:: Excerpted records ::
_ _ _ _ _
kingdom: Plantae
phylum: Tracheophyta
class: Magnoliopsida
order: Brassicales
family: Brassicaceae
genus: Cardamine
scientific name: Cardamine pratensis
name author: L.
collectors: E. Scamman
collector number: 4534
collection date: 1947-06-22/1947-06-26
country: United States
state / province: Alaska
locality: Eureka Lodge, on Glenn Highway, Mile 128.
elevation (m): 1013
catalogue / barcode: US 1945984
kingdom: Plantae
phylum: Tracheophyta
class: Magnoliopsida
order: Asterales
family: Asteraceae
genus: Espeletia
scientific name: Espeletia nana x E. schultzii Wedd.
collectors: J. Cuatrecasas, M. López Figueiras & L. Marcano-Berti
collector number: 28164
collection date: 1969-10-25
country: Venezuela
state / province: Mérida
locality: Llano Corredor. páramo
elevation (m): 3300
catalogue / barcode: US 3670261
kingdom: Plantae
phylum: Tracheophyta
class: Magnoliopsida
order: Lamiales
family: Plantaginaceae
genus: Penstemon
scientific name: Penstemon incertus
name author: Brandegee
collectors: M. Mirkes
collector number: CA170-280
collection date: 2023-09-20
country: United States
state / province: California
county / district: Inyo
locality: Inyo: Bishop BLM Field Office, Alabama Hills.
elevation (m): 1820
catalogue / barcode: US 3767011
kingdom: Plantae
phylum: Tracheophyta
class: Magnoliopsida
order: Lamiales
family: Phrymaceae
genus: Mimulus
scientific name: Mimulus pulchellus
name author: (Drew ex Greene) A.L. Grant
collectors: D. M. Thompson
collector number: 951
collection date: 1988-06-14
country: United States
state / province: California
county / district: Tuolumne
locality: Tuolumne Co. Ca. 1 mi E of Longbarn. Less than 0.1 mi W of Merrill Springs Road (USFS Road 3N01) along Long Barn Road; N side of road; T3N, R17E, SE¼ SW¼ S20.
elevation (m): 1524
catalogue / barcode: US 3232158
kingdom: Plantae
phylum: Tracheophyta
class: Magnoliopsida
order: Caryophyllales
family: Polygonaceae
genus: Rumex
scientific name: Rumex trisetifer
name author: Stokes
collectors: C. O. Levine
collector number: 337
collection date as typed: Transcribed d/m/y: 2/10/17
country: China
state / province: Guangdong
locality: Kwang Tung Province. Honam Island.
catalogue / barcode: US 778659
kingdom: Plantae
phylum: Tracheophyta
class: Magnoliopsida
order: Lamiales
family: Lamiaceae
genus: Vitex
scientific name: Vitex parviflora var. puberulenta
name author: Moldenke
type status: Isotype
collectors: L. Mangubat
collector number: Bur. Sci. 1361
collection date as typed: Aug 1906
_ _ _ _ _
:: Stated exercise ::
Rewrite the records above with every "catalogue" changed to "catalog", keeping everything else the same.

:: Response to the exercise ::
kingdom: Plantae
phylum: Tracheophyta
class: Magnoliopsida
order: Brassicales
family: Brassicaceae
genus: Cardamine
scientific name: Cardamine pratensis
name author: L.
collectors: E. Scamman
collector number: 4534
collection date: 1947-06-22/1947-06-26
country: United States
state / province: Alaska
locality: Eureka Lodge, on Glenn Highway, Mile 128.
elevation (m): 1013
catalog / barcode: US 1945984
kingdom: Plantae
phylum: Tracheophyta
class: Magnoliopsida
order: Asterales
family: Asteraceae
genus: Espeletia
scientific name: Espeletia nana x E. schultzii Wedd.
collectors: J. Cuatrecasas, M. López Figueiras & L. Marcano-Berti
collector number: 28164
collection date: 1969-10-25
country: Venezuela
state / province: Mérida
locality: Llano Corredor. páramo
elevation (m): 3300
catalog / barcode: US 3670261
kingdom: Plantae
phylum: Tracheophyta
class: Magnoliopsida
order: Lamiales
family: Plantaginaceae
genus: Penstemon
scientific name: Penstemon incertus
name author: Brandegee
collectors: M. Mirkes
collector number: CA170-280
collection date: 2023-09-20
country: United States
state / province: California
county / district: Inyo
locality: Inyo: Bishop BLM Field Office, Alabama Hills.
elevation (m): 1820
catalog / barcode: US 3767011
kingdom: Plantae
phylum: Tracheophyta
class: Magnoliopsida
order: Lamiales
family: Phrymaceae
genus: Mimulus
scientific name: Mimulus pulchellus
name author: (Drew ex Greene) A.L. Grant
collectors: D. M. Thompson
collector number: 951
collection date: 1988-06-14
country: United States
state / province: California
county / district: Tuolumne
locality: Tuolumne Co. Ca. 1 mi E of Longbarn. Less than 0.1 mi W of Merrill Springs Road (USFS Road 3N01) along Long Barn Road; N side of road; T3N, R17E, SE¼ SW¼ S20.
elevation (m): 1524
catalog / barcode: US 3232158
kingdom: Plantae
phylum: Tracheophyta
class: Magnoliopsida
order: Caryophyllales
family: Polygonaceae
genus: Rumex
scientific name: Rumex trisetifer
name author: Stokes
collectors: C. O. Levine
collector number: 337
collection date as typed: Transcribed d/m/y: 2/10/17
country: China
state / province: Guangdong
locality: Kwang Tung Province. Honam Island.
catalog / barcode: US 778659
kingdom: Plantae
phylum: Tracheophyta
class: Magnoliopsida
order: Lamiales
family: Lamiaceae
genus: Vitex
scientific name: Vitex parviflora var. puberulenta
name author: Moldenke
type status: Isotype
collectors: L. Mangubat
collector number: Bur. Sci. 1361
collection date as typed: Aug 1906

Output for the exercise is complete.